**Stated exercise**
Copy the lines below word for word, leaving nothing out and changing nothing.
--- Start ---
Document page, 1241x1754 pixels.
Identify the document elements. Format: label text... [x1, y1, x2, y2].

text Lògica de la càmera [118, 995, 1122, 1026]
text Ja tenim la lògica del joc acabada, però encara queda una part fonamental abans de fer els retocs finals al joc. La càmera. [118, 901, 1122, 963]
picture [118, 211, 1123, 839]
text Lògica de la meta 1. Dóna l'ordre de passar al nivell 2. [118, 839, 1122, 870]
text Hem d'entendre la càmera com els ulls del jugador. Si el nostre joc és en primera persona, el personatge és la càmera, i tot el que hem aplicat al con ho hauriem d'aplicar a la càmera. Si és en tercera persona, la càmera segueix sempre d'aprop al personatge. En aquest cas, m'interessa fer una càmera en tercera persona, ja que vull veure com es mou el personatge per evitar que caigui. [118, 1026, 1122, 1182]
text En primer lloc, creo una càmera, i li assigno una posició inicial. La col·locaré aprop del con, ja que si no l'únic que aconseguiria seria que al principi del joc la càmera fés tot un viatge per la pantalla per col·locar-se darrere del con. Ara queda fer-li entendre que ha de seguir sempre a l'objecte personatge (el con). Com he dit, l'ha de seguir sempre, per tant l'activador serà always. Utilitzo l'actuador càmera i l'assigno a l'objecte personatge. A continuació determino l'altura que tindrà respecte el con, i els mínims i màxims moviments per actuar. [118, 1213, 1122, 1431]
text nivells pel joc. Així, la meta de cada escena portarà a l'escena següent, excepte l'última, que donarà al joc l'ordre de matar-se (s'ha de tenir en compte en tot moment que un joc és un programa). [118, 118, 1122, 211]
--- End ---
**Solution to this problem**
Document page, 1241x1754 pixels.
Identify the document elements. Format: label text... [x1, y1, x2, y2].

text Lògica de la càmera [118, 995, 1122, 1026]
text Ja tenim la lògica del joc acabada, però encara queda una part fonamental abans de fer els retocs finals al joc. La càmera. [118, 901, 1122, 963]
picture [118, 211, 1123, 839]
text Lògica de la meta 1. Dóna l'ordre de passar al nivell 2. [118, 839, 1122, 870]
text Hem d'entendre la càmera com els ulls del jugador. Si el nostre joc és en primera persona, el personatge és la càmera, i tot el que hem aplicat al con ho hauriem d'aplicar a la càmera. Si és en tercera persona, la càmera segueix sempre d'aprop al personatge. En aquest cas, m'interessa fer una càmera en tercera persona, ja que vull veure com es mou el personatge per evitar que caigui. [118, 1026, 1122, 1182]
text En primer lloc, creo una càmera, i li assigno una posició inicial. La col·locaré aprop del con, ja que si no l'únic que aconseguiria seria que al principi del joc la càmera fés tot un viatge per la pantalla per col·locar-se darrere del con. Ara queda fer-li entendre que ha de seguir sempre a l'objecte personatge (el con). Com he dit, l'ha de seguir sempre, per tant l'activador serà always. Utilitzo l'actuador càmera i l'assigno a l'objecte personatge. A continuació determino l'altura que tindrà respecte el con, i els mínims i màxims moviments per actuar. [118, 1213, 1122, 1431]
text nivells pel joc. Així, la meta de cada escena portarà a l'escena següent, excepte l'última, que donarà al joc l'ordre de matar-se (s'ha de tenir en compte en tot moment que un joc és un programa). [118, 118, 1122, 211]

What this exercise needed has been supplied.